• What you should do: Note each line in the data below that holds "CIRCLE", and copy it.

□ □ □ □ □

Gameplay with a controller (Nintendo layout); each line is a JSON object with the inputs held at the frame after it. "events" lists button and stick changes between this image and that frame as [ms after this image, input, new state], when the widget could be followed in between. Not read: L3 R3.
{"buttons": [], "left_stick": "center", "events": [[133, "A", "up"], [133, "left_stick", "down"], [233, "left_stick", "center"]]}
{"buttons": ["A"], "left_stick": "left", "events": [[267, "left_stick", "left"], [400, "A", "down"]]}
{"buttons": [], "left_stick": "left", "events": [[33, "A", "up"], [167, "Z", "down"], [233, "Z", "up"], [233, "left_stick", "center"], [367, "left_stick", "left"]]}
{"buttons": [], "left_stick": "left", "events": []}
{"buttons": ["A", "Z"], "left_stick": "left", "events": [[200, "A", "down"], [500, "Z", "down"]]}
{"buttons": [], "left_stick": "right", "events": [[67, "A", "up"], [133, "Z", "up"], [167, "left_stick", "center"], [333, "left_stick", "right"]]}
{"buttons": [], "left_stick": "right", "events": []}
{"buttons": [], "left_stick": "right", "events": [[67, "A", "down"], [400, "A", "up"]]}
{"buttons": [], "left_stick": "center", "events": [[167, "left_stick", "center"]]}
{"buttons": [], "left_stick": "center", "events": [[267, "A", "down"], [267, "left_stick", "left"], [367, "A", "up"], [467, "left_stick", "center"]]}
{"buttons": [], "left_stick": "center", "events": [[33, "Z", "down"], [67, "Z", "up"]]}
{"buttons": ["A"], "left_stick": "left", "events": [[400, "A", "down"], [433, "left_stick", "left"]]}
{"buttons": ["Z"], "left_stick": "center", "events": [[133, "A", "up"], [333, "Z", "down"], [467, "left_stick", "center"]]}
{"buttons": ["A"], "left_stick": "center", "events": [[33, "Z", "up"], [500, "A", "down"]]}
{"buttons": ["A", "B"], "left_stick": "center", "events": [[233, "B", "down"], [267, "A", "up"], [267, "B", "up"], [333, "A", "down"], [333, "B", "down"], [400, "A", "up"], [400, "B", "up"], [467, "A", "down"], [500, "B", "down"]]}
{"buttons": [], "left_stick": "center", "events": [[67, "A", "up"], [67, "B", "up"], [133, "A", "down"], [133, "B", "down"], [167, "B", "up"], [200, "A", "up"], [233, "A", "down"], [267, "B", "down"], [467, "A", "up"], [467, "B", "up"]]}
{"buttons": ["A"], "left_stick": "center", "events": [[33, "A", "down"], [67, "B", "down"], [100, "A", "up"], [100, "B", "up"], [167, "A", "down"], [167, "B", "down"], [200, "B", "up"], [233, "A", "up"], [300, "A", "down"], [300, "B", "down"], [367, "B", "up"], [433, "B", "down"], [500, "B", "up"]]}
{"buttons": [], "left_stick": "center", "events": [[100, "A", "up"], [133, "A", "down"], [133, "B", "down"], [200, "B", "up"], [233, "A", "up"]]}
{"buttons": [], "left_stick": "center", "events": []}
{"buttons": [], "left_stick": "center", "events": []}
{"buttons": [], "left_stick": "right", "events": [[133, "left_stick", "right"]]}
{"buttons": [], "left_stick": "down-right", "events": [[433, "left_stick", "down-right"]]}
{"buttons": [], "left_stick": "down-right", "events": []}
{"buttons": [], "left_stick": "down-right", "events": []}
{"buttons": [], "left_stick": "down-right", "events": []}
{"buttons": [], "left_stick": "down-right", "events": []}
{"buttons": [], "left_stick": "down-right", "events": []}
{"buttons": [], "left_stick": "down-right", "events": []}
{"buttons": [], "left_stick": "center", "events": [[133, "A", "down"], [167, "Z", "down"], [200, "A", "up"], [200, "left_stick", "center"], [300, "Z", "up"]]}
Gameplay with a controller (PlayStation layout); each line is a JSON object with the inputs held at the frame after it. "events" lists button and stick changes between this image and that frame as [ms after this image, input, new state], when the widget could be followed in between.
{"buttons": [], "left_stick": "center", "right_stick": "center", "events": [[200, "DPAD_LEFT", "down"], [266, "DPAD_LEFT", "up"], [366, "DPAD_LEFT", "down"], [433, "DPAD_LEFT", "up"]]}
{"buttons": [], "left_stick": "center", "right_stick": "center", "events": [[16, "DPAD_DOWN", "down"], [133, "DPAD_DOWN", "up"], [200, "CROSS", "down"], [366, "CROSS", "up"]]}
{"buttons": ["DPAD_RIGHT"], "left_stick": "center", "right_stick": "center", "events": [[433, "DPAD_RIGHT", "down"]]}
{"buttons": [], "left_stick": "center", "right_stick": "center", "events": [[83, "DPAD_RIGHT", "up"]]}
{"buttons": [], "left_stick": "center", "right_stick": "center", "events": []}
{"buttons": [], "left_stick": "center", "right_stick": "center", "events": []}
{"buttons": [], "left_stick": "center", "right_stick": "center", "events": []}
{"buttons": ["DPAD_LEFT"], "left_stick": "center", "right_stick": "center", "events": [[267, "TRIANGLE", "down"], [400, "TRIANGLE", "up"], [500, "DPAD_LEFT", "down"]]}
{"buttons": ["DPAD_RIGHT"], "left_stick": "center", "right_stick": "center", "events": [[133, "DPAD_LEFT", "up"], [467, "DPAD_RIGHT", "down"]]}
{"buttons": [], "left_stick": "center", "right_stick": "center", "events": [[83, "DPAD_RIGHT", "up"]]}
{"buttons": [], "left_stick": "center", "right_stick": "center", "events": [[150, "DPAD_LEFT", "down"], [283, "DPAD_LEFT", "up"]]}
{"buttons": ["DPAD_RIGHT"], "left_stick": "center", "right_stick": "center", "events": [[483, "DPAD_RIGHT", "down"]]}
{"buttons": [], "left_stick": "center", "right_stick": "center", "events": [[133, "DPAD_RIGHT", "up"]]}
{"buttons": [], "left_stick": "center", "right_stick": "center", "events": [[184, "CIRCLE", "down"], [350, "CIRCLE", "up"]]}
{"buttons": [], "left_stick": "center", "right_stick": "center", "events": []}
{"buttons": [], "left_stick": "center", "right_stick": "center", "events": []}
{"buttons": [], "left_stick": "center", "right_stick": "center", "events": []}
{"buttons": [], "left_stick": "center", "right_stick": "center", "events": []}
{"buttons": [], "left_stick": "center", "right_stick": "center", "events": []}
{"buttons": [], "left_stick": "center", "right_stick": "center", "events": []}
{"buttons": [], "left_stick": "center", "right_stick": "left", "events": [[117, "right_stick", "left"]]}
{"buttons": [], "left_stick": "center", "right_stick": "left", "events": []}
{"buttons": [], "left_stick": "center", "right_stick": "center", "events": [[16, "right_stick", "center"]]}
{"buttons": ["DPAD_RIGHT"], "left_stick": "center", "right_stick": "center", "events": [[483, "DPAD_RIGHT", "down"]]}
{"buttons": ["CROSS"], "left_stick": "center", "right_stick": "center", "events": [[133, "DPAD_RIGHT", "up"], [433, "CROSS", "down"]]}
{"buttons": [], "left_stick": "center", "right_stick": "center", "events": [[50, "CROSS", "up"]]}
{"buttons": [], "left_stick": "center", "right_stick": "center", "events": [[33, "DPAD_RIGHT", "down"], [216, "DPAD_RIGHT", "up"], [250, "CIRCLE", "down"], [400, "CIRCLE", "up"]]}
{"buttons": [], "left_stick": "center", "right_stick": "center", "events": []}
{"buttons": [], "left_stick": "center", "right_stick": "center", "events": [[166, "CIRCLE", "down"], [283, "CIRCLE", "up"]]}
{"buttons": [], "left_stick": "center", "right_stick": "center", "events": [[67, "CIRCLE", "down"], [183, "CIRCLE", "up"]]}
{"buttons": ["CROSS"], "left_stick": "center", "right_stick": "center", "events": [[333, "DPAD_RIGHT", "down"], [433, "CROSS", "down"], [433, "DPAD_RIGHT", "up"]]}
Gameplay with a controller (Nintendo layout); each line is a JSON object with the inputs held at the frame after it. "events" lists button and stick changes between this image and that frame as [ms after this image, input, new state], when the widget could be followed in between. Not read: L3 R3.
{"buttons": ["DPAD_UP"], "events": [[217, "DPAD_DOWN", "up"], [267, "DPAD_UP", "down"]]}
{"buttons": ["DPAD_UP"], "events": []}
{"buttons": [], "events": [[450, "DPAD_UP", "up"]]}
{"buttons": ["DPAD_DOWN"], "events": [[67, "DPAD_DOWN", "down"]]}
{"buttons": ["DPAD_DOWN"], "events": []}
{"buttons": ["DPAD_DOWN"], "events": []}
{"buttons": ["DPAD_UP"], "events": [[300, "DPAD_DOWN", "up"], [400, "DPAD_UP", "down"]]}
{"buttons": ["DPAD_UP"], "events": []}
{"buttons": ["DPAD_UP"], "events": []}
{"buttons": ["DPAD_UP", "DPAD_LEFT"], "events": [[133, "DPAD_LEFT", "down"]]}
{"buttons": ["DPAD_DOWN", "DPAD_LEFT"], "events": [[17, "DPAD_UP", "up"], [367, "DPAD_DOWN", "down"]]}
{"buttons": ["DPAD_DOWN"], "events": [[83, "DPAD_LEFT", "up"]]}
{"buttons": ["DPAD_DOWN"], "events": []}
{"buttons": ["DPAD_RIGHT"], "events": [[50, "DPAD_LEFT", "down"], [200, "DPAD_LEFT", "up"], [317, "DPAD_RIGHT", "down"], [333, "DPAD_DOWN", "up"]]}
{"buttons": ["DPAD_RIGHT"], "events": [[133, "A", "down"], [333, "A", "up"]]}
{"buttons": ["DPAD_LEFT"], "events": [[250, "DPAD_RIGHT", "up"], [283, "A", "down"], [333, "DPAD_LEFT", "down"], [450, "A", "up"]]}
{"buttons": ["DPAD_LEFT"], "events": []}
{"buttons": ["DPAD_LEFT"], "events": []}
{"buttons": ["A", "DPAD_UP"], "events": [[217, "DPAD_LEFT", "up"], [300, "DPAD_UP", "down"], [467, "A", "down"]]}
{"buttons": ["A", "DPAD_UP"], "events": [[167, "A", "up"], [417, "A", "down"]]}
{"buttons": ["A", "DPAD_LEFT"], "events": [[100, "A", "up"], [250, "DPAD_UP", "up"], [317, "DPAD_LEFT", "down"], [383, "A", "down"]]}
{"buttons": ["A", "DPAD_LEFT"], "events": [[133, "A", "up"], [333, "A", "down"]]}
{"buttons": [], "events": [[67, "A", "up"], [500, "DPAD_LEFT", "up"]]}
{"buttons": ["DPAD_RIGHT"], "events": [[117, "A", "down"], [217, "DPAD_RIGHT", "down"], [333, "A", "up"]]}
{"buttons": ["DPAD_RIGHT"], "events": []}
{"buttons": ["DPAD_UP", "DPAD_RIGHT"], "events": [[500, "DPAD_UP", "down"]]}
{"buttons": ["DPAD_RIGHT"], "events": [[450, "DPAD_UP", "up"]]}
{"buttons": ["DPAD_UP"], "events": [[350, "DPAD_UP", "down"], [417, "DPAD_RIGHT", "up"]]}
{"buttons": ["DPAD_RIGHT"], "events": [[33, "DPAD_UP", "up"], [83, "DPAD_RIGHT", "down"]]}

□ □ □ □ □

• Response box:
{"buttons": [], "left_stick": "center", "right_stick": "center", "events": [[184, "CIRCLE", "down"], [350, "CIRCLE", "up"]]}
{"buttons": [], "left_stick": "center", "right_stick": "center", "events": [[33, "DPAD_RIGHT", "down"], [216, "DPAD_RIGHT", "up"], [250, "CIRCLE", "down"], [400, "CIRCLE", "up"]]}
{"buttons": [], "left_stick": "center", "right_stick": "center", "events": [[166, "CIRCLE", "down"], [283, "CIRCLE", "up"]]}
{"buttons": [], "left_stick": "center", "right_stick": "center", "events": [[67, "CIRCLE", "down"], [183, "CIRCLE", "up"]]}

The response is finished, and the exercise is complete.